- Data records -
*** Begin section ***
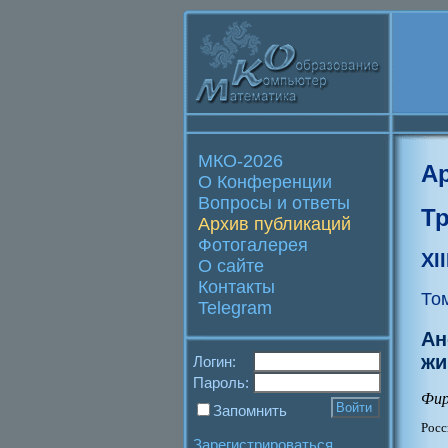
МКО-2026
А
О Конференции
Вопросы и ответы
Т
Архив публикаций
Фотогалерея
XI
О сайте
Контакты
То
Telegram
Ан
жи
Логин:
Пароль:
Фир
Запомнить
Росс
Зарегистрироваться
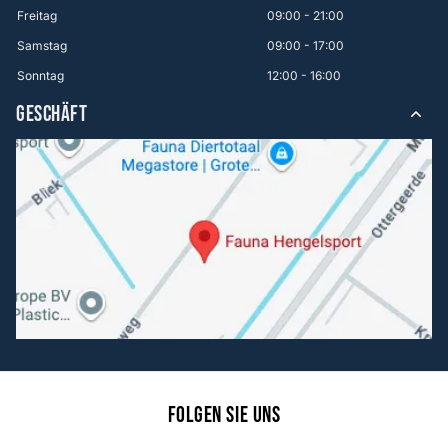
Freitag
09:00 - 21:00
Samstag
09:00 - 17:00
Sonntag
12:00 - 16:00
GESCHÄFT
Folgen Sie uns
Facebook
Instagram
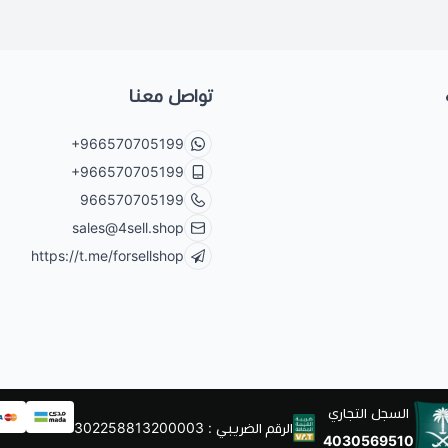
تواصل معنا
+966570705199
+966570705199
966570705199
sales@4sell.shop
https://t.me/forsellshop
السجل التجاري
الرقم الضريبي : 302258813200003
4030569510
*** End section ***
*** Begin section ***
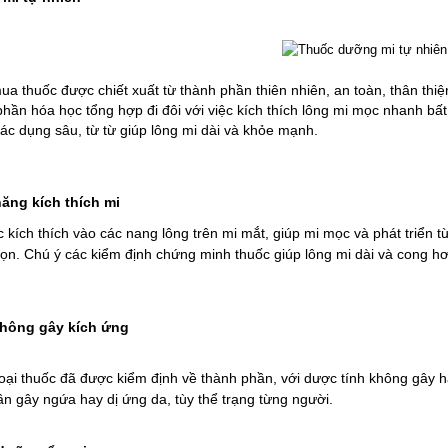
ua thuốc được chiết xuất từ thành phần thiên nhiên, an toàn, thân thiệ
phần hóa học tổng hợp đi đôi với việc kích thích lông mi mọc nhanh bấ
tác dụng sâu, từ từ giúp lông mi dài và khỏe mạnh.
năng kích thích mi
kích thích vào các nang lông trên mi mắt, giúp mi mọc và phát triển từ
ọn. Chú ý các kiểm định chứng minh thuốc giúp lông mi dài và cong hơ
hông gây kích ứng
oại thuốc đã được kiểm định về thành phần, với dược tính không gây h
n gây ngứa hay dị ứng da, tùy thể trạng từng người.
*** End section ***
- What to work on -
From the items above, pick out every line that contains the word "giúp" and copy each of those lines in full.

- Exercise result -
tác dụng sâu, từ từ giúp lông mi dài và khỏe mạnh.
kích thích vào các nang lông trên mi mắt, giúp mi mọc và phát triển từ
ọn. Chú ý các kiểm định chứng minh thuốc giúp lông mi dài và cong hơ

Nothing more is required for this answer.